_TRY IT_
Would you transcribe each entry exactly as it stands, omitting the pictures?

_DATASET_
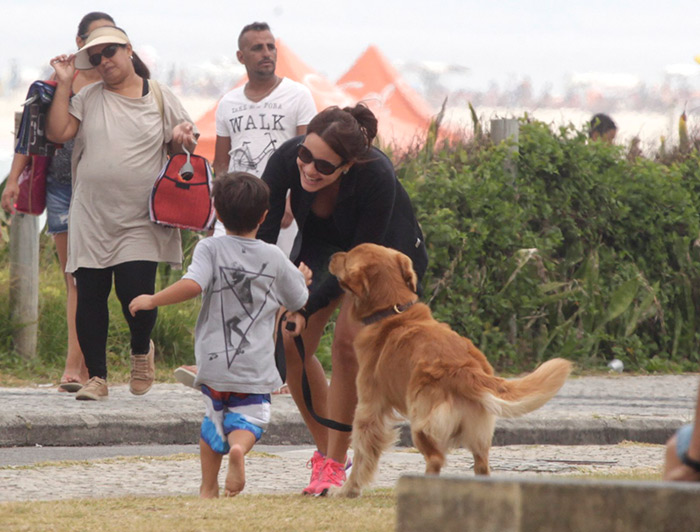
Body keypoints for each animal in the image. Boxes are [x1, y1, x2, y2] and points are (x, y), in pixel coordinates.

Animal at [326, 243, 568, 496]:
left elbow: (362, 453)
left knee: (435, 459)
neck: (392, 311)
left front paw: (348, 490)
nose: (332, 255)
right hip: (478, 432)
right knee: (481, 465)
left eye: (347, 256)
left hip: (420, 424)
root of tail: (464, 369)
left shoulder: (369, 406)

_RESPONSE_
Body keypoints for each animal in the image. Boxes are [x1, y1, x2, y2] and points are (x, y), in pixel coordinates.

Animal at [326, 243, 568, 496]:
left elbow: (362, 453)
left knee: (435, 459)
neck: (392, 311)
left front paw: (348, 490)
nose: (332, 255)
right hip: (478, 432)
right knee: (481, 465)
left eye: (347, 256)
left hip: (420, 424)
root of tail: (464, 369)
left shoulder: (369, 406)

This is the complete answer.